About web standards, speed, and time

If your work targets the web then it is almost impossible not to hear something like this:  “Man, the standards are moving so slow!” every now and then. Usually this introductory statement is followed by a second part that you wouldn’t say in front of your mom/dad/children.

Basically, the belief is that if there were enough motivation it would have been a matter of months (maybe weeks if you are the type who sees unicorns without consuming stuff legal in Amsterdam and illegal in the rest of the world). Fewer people choose to question not the motivation/drive of the people involved in the standards but their abilities: “if we only have smarter people there”.

If you believe that these are the two main reasons that prevent standards from moving faster than let me tell you that YOU ARE WRONG!

Let me give you an example that illustrates the fact that things cannot be speed up by getting the smartest people around and proper motivation. Let’s start with motivation. What better motivation can a human have then fighting for his own survival? And what about having the smartest guys for the job actually on your team? Basically something even better than an “A” team?

Such a thing actually happened in the 20th century. I am talking about the Manhattan Project (this project created the first nuclear bombs). Despite having the best scientists of the time (and arguably one of the all time best), people like Albert Einstein, Enrico Fermi, J. Robert Oppenheimer, and despite having the best motivation (develop the atomic bomb before the enemy or else the war could have been lost) they needed about seven years to complete the task while spending the equivalent of $25.8 billion and employing more than 130,000 people.

The sad truth is that complicated things take time. And the web browsers and the standards have long passed the point of becoming something that can be called uncomplicated.

In the past two years I have been fortunate to work close with a team at Adobe that is involved in  writing CSS proposals and implementing those proposals in WebKit. I’ve seen ideas moving from inception to hacks/prototypes, and finally to proposals. You know things like CSS Regions, CSS Exclusions, or CSS Custom Filters. And I’ve seen how things that seem to be simple in isolation become complex when considering the whole. Basically, if you add something new to CSS you have to make sure that it will play nicely with the rest of the CSS features.

Another thing you have to take into consideration is to make sure you have throroughly thought though the security implications of a new feature. The Custom Filter spec was on hold at some point this year because there was a possibility (although only theoretical) that a pixel shader could be used to find what links where visited.

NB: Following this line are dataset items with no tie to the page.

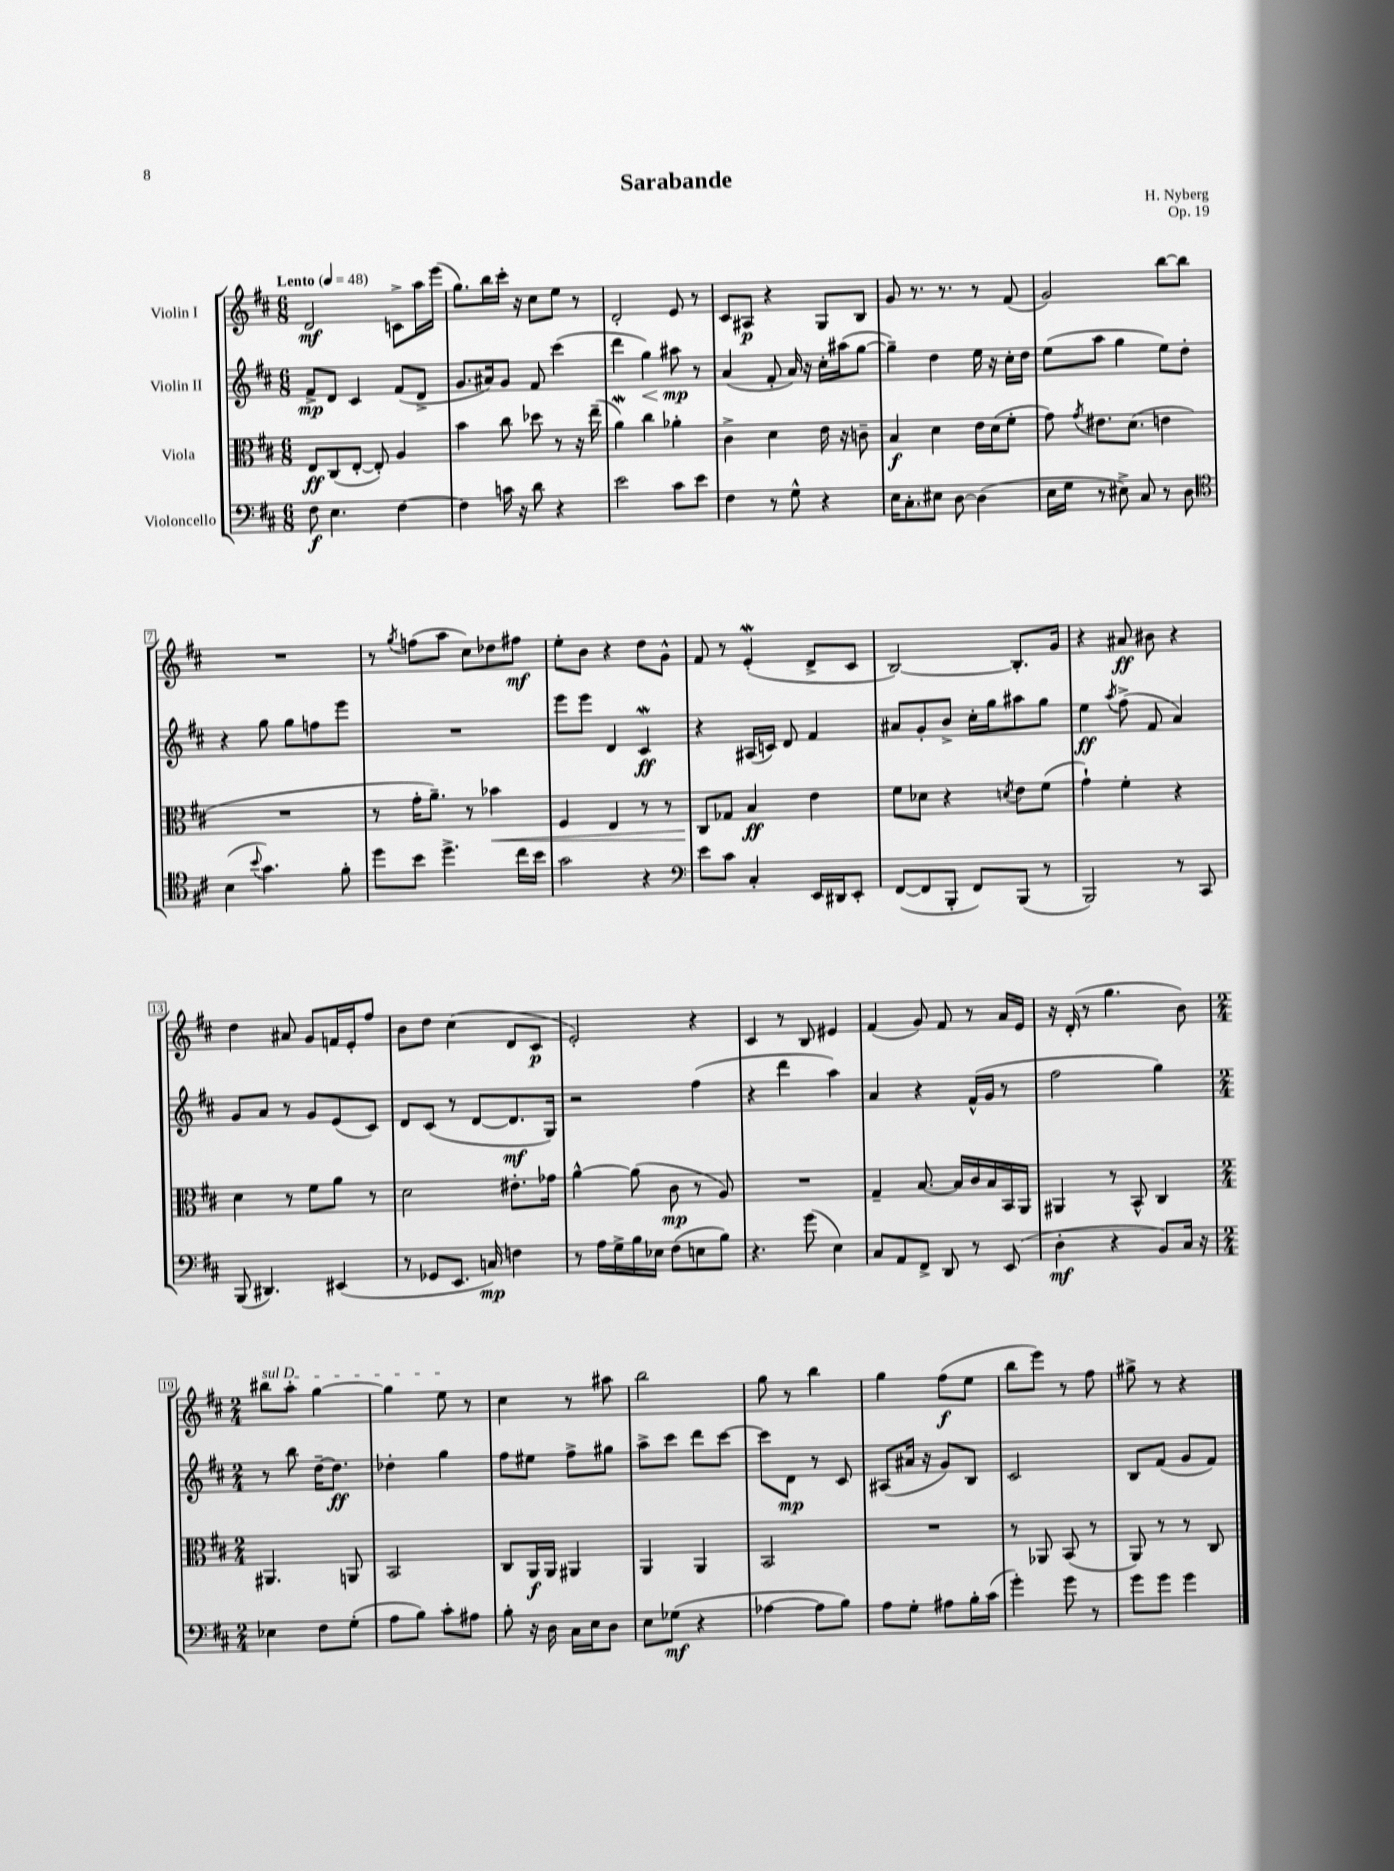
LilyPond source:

\header { title = "Sarabande" composer = "H. Nyberg" opus = "Op. 19" }
<<
\new StaffGroup <<
\new Staff = "s0" \with { instrumentName = "Violin I" } {
    \clef treble \key d \major \numericTimeSignature \time 6/8 \tempo "Lento" 4 = 48
    \autoBeamOff d'2\mf c'8[-> a''16 e'''16]( |
    g''8.[) b''16 cis'''16]-. r16 cis''8[ e''8] r8 |
    d'2-. e'8 r8 |
    cis'8[ ais8]\p r4 g8[ b8] |
    g'8 r8. r8. r8 fis'8( |
    g'2) b''8[~ b''8] |
    R2. |
    r8 \acciaccatura { g''8 } f''8[( a''8] cis''8[) des''8 fis''8]\mf |
    e''8[-. b'8] r4 d''8[ g'8]-^ |
    fis'8 r8 e'4-.\mordent( d'8[-> cis'8] |
    b2~) b8.[-. g'16] |
    r4 ais'8\ff bis'8 r4 |
    d''4 ais'8 g'8[ f'16 e'16-. fis''8] |
    b'8[ d''8] cis''4( d'8[ cis'8]\p |
    e'2-.) r4 |
    cis'4 r8 b8 eis'4 |
    fis'4( g'8) fis'8 r8 a'16[ e'16] |
    r16 d'16-.( r8 g''4. b'8) |
    \numericTimeSignature \time 2/4 \once \override TextSpanner.bound-details.left.text = \markup { \italic "sul D" } bis''8[\startTextSpan a''8]-. g''4~ |
    g''4 e''8\stopTextSpan r8 |
    cis''4 r8 ais''8 |
    b''2 |
    g''8 r8 b''4 |
    g''4 fis''8[\f( e''8] |
    b''8[ e'''8]) r8 fis''8 |
    gis''8-> r8 r4 \bar "|." |
}
\new Staff = "s1" \with { instrumentName = "Violin II" } {
    \clef treble \key d \major \numericTimeSignature \time 6/8
    \autoBeamOff fis'8[->\mp d'8] cis'4 fis'8[( d'8]-> |
    g'8.[ ais'16) g'8] fis'8 cis'''4( |
    d'''4 g''4\<) ais''8\mp\! r8 |
    a'4( fis'8-. a'16) r16 cis''16[-. ais''16( g''8]~ |
    g''4--) d''4 e''16 r16 cis''16[-. d''16] |
    e''8[( a''8] g''4 e''8[) d''8]-. |
    r4 g''8 g''8[ f''8 e'''8] |
    R2. |
    e'''8[ e'''8] d'4 cis'4\mordent\ff |
    r4 ais16[( c'16]) d'8 fis'4 |
    ais'8[ g'8-. b'8]-> cis''16[-. g''16 ais''8 g''8] |
    e''4\ff \acciaccatura { a''8 } fis''8->( fis'8 a'4) |
    g'8[ a'8] r8 g'8[ e'8( cis'8]) |
    d'8[ cis'8]( r8 d'8[~ d'8.\mf g16]) |
    r2 fis''4( |
    r4 d'''4 a''4) |
    a'4 r4 fis'16[-^( g'16] r8 |
    fis''2 g''4) |
    \numericTimeSignature \time 2/4 r8 b''8 d''16[~-- d''8.]\ff |
    des''4-. g''4 |
    fis''8[ eis''8] fis''8[-> gis''8] |
    a''8[-> cis'''8] d'''8[ cis'''8]~ |
    cis'''8[ d'8]\mp r8 cis'8 |
    ais8[( ais'16] r16 g'8[) b8] |
    cis'2 |
    b8[ fis'8]( g'8[ fis'8]) \bar "|." |
}
\new Staff = "s2" \with { instrumentName = "Viola" } {
    \clef alto \key d \major \numericTimeSignature \time 6/8
    \autoBeamOff e8[\ff cis8( e8]~-. e8-.) a4 |
    b'4 cis''8 des''8 r8 r16 e''16--( |
    a'4\mordent) cis''4 aes'4-. |
    cis'4-> d'4 e'16 r16 c'8-- |
    b4\f d'4 e'16[ d'16( fis'8]-. |
    g'8) \acciaccatura { g'8 } eis'8.[ d'8.]( e'4 |
    R2. |
    r8 g'16[-. a'8.]--) r8 bes'4\< |
    fis4 e4 r8 r8 |
    cis8[\! ges8] b4\ff e'4 |
    fis'8[ des'8] r4 \acciaccatura { d'8 } e'8[ fis'8]( |
    g'4-!) fis'4-. r4 |
    d'4 r8 fis'8[ a'8] r8 |
    d'2 eis'8.[-. ges'16] |
    a'4~-^ a'8( cis'8\mp r8 a8) |
    R2. |
    g4-- b8.~ b16[ cis'16 b16 b,16 a,16] |
    ais,4 r8 b,8-^ cis4 |
    \numericTimeSignature \time 2/4 ais,4. a,8 |
    b,2 |
    cis8[ a,16\f a,16] ais,4 |
    a,4 a,4 |
    b,2 |
    R2 |
    r8 aes,8 b,8( r8 |
    a,8) r8 r8 cis8 \bar "|." |
}
\new Staff = "s3" \with { instrumentName = "Violoncello" } {
    \clef bass \key d \major \numericTimeSignature \time 6/8
    \autoBeamOff fis8\f e4. fis4~ |
    fis4 c'16 r16 d'8 r4 |
    e'2 cis'8[ e'8] |
    fis4 r8 g8-^ r4 |
    e16[ cis8.-. eis8] d8~ d4( |
    e16[ g16] r8 eis8->) cis8 r8 d8 |
    \clef tenor b4( \appoggiatura { b'8 } g'4.) fis'8-. |
    d''8[ b'8] d''4.-> cis''16[ b'16] |
    g'2 r4 |
    \clef bass e'8[ cis'8] cis4-. e,16[ dis,16 e,8]-. |
    fis,8[~( fis,8 b,,8]-. fis,8[) b,,8]( r8 |
    b,,2) r8 cis,8 |
    b,,8( dis,4.) eis,4( |
    r8 ges,8[ e,8.] c16\mp) f4 |
    r8 a16[ g16-> b16 ees16] fis8[( e8 b8]) |
    r4. g'8( e4) |
    cis8[ a,8 fis,8]-> d,8 r8 e,8( |
    d4-.\mf r4 b,8[) cis16] r16 |
    \numericTimeSignature \time 2/4 ees4 fis8[ g8]-.( |
    a8[ b8]) cis'8[-. ais8] |
    b8-. r16 d16 cis16[ e16 d8] |
    e8[ ges8]\mf( r4 |
    aes4~ aes8[ b8]) |
    a8[ g8]-. ais8[ b16-. cis'16]( |
    g'4-.) g'8 r8 |
    g'8[ g'8] g'4 \bar "|." |
}
>>
>>
\layout { \context { \Score \override BarNumber.stencil = #(make-stencil-boxer 0.1 0.3 ly:text-interface::print) } }
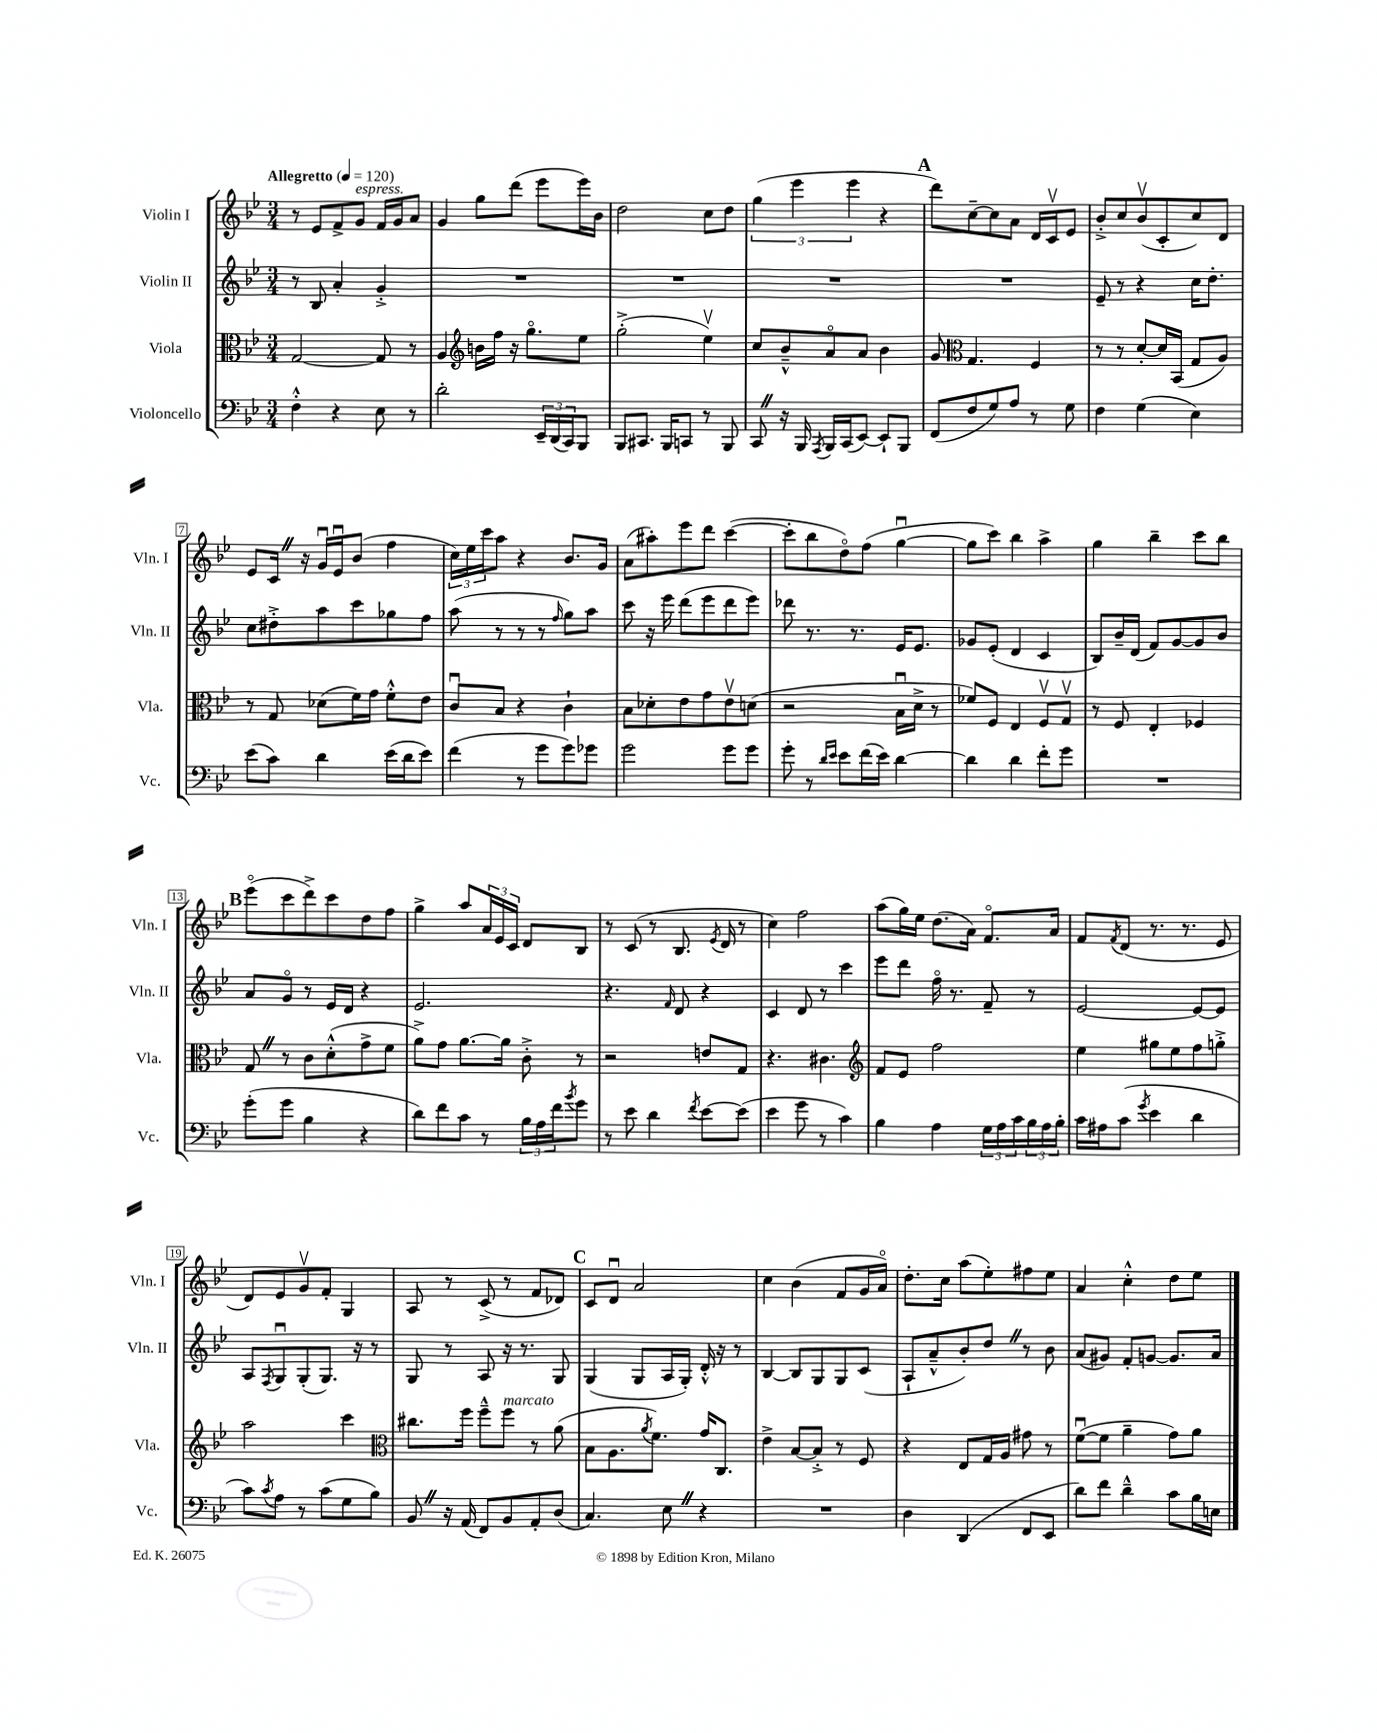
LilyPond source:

<<
\new StaffGroup <<
\new Staff = "s0" \with { instrumentName = "Violin I" shortInstrumentName = "Vln. I" } {
    \clef treble \key bes \major \numericTimeSignature \time 3/4 \tempo "Allegretto" 4 = 120
    r8 ees'8 f'8-> g'8^\markup { \italic "espress." } f'16 g'16 a'8 |
    g'4 g''8 d'''8( ees'''8 ees'''16) bes'16 |
    d''2 c''8 d''8 |
    \tuplet 3/2 { g''4( ees'''4 ees'''4 } r4 |
    \mark \markup { \bold "A" } d'''8) c''8~-- c''8 a'8 d'16 c'16\upbow ees'8 |
    bes'8-.-> c''8 bes'8\upbow( c'8-. c''8) d'8 |
    ees'8 c'16 \once \override BreathingSign.text = \markup { \musicglyph "scripts.caesura.straight" } \breathe r16 g'16\downbow ees'16\downbow bes'8( f''4 |
    \tuplet 3/2 { c''16) ees''16 c'''16 } a''8 r4 bes'8. g'16 |
    a'8( ais''8-.) ees'''8 d'''8 c'''4~( |
    c'''8-. bes''8 d''8\flageolet) f''8( g''4~\downbow |
    g''8 c'''8) bes''4 a''4-> |
    g''4 bes''4-- c'''8 bes''8 |
    \mark \markup { \bold "B" } ees'''8\flageolet( c'''8 d'''8->) c'''8 d''8 f''8 |
    g''4-> a''8 \tuplet 3/2 { a'16 ees'16 c'16 } d'8 bes8 |
    r8 c'8( r8 bes8. \acciaccatura { ees'8 } d'16 r8 |
    c''4) f''2 |
    a''8( g''16) ees''16 d''8.( a'16) f'8.\flageolet a'16 |
    f'8 \acciaccatura { f'8 } d'8( r8. r8. ees'8 |
    d'8) ees'8 g'8\upbow f'8-. g4 |
    a8 r8 c'8->( r8 f'8 des'8) |
    \mark \markup { \bold "C" } c'8 d'8\downbow a'2 |
    c''4 bes'4( f'8 g'16 a'16\flageolet) |
    d''8.-. c''16 a''8( ees''8-.) fis''8 ees''8 |
    a'4 c''4-.-^ d''8 ees''8 \bar "|." |
}
\new Staff = "s1" \with { instrumentName = "Violin II" shortInstrumentName = "Vln. II" } {
    \clef treble \key bes \major \numericTimeSignature \time 3/4
    r8 bes8 a'4-. g'4-.-> |
    R2. |
    R2. |
    R2. |
    \mark \markup { \bold "A" } R2. |
    ees'8-- r8 r4 c''16 d''8.-. |
    c''8 dis''8-.-> a''8 c'''8 ges''8 f''8 |
    a''8( r8 r8 r8 \grace { f''16 } g''8) a''8 |
    c'''8 r16 ees'''16 d'''8( ees'''8 d'''8 ees'''8) |
    des'''8 r8. r8. ees'16 ees'8. |
    ges'8 ees'8-.( d'4 c'4 |
    bes8) bes'16-- d'16( f'8) g'8~ g'8 bes'8 |
    \mark \markup { \bold "B" } a'8 g'8\flageolet r8 ees'16 d'16 r4 |
    ees'2. |
    r4. \grace { f'16 } d'8 r4 |
    c'4 d'8 r8 c'''4 |
    ees'''8 d'''8 f''16\flageolet r8. f'8-- r8 |
    ees'2~ ees'8~ ees'8 |
    a8 \acciaccatura { f8 } g8\downbow g8-.( g8.) r16 r8 |
    g8 r8 a8 r16 r8. g8 |
    \mark \markup { \bold "C" } g4( g8 a16 g16-.) d'16-.-^ r16 r8 |
    bes4~ bes8 g8 g8 c'8( |
    a8-! a'8---^ bes'8-.) d''8 \once \override BreathingSign.text = \markup { \musicglyph "scripts.caesura.straight" } \breathe r8 bes'8 |
    a'8( gis'8) f'8-. g'8~ g'8. a'16 \bar "|." |
}
\new Staff = "s2" \with { instrumentName = "Viola" shortInstrumentName = "Vla." } {
    \clef alto \key bes \major \numericTimeSignature \time 3/4
    g2~ g8 r8 |
    a4 \clef treble b'16 f''16 r16 g''8.\flageolet ees''8 |
    g''2-.->( ees''4\upbow) |
    c''8 bes'8---^ a'8\flageolet a'8 bes'4 |
    \mark \markup { \bold "A" } g'8 \clef alto g4. f4 |
    r8 r8 d'8~-. d'16 bes,16( g8 a8) |
    r8 g8 des'8( f'16) g'16 f'8-.-^ ees'8 |
    c'8\downbow bes8 r4 c'4-! |
    bes8 des'8-. ees'8 g'8 ees'8\upbow d'8( |
    r2 bes16\downbow d'16-> r8 |
    fes'8) f8 ees4 f8\upbow g8\upbow |
    r8 f8 ees4-. fes4 |
    \mark \markup { \bold "B" } g8 \once \override BreathingSign.text = \markup { \musicglyph "scripts.caesura.straight" } \breathe r8 c'8 d'8-.-^( g'8-> f'8 |
    a'8->) g'8 a'8.~ a'16 c'8-.-> r8 |
    r2 e'8 g8 |
    r4. cis'4. |
    \clef treble f'8 ees'8 f''2 |
    ees''4 gis''8 ees''8 f''8 g''8-.-> |
    a''2 c'''4 |
    \clef alto cis''8. f''16 f''8---^ f''8^\markup { \italic "marcato" } r8 a'8( |
    \mark \markup { \bold "C" } bes8 a8. \acciaccatura { a'8 } f'8.) g'16 c8. |
    ees'4-> bes8~ bes8-.-> r8 f8 |
    r4 ees8 g16 a16 gis'8 r8 |
    f'8~\downbow( f'8 a'4-- g'8) a'8 \bar "|." |
}
\new Staff = "s3" \with { instrumentName = "Violoncello" shortInstrumentName = "Vc." } {
    \clef bass \key bes \major \numericTimeSignature \time 3/4
    f4-.-^ r4 ees8 r8 |
    d'2-. \tuplet 3/2 { ees,16-- d,16( c,16) } bes,,8 |
    bes,,8 cis,8. bes,,16 c,8 r8 bes,,8 |
    c,8 \once \override BreathingSign.text = \markup { \musicglyph "scripts.caesura.straight" } \breathe r16 bes,,16 \acciaccatura { a,,8 } bes,,16 c,16( ees,8~) ees,8-! bes,,8 |
    \mark \markup { \bold "A" } f,8( f8 g8) a8 r8 g8 |
    f4 g4( ees4) |
    ees'8( c'8) d'4 ees'16( d'16 ees'8) |
    f'4( r8 g'8 g'8) ges'8 |
    g'2 g'8 g'8 |
    g'8-. r8 \grace { d'16 ees'16 } ees'8 f'16( ees'16) d'4~ |
    d'4 d'4 f'8-. g'8 |
    R2. |
    \mark \markup { \bold "B" } g'8-.( g'8 bes4 r4 |
    d'8) f'8 c'8 r8 \tuplet 3/2 { bes16 a16 f'16 } \acciaccatura { bes'8 } g'8 |
    r8 ees'8 d'4 \acciaccatura { f'8 } ees'8~ ees'8( |
    ees'4 g'8 r8 c'4) |
    bes4 a4 \tuplet 3/2 { g16 a16 c'16 } \tuplet 3/2 { bes16 a16 bes16-. } |
    c'16 ais16 c'8( \acciaccatura { g'8 } ees'4 d'4 |
    c'8) \acciaccatura { c'8 } a8 r8 c'8( g8 bes8) |
    bes,8 \once \override BreathingSign.text = \markup { \musicglyph "scripts.caesura.straight" } \breathe r16 a,16( f,8) bes,8 a,8-. d8( |
    \mark \markup { \bold "C" } c4.) ees8 \once \override BreathingSign.text = \markup { \musicglyph "scripts.caesura.straight" } \breathe r4 |
    R2. |
    d4 d,4( f,8 ees,8 |
    d'8) f'8 d'4---^ c'8 bes16 e16 \bar "|." |
}
>>
>>
\layout { \context { \Score \override BarNumber.stencil = #(make-stencil-boxer 0.1 0.3 ly:text-interface::print) } }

For browsers vendors a security issue is also something that can crash the browser. A poor implementation of a complex thing does crash the browser. No one wants this to happen at least not to his browser :D

If it sounds like there is nothing you can do to speed up this process then keep reading for some ideas :). I think that the people who use these standards in their daily jobs web developers and web designers can actually help. And from my point of view these are things you can do:

  1. Make sure you follow the new standards that make sense to you (help your projects/clients). In the unicorn’s country you’d follow all the standards. In the real world this is not going to work thus focus on what you’ve decided that it is important to you.
  2. Create examples that use these standards and make sure you share them (blog posts, conferences, etc). This is hugely important as it helps to validate a proposal. If more people find that spec useful and capable of solving problems then there is a greater chance that that spec is spot on.
  3. Make sure you are vocal about your support for your favorite new specs. One good example of being vocal is Mr. Stephen Hay aka Captain Flexbox. Let the people who are working on the proposal know what you’ve built and ask people involved in the standards what they think about these specs. These days if you go to a web conference at least here in Europe you could easily bump into people from W3C, Chrome, Mozilla, Opera, RIM, Nokia and so forth.

Of course I may be completely wrong here. And maybe these are not the reasons for why it   takes time to get new standards supported in browsers. If you have a different opinion I’d love to hear it.

PS. Although I work for Adobe, this post represents my personal opinion and not my employer’s.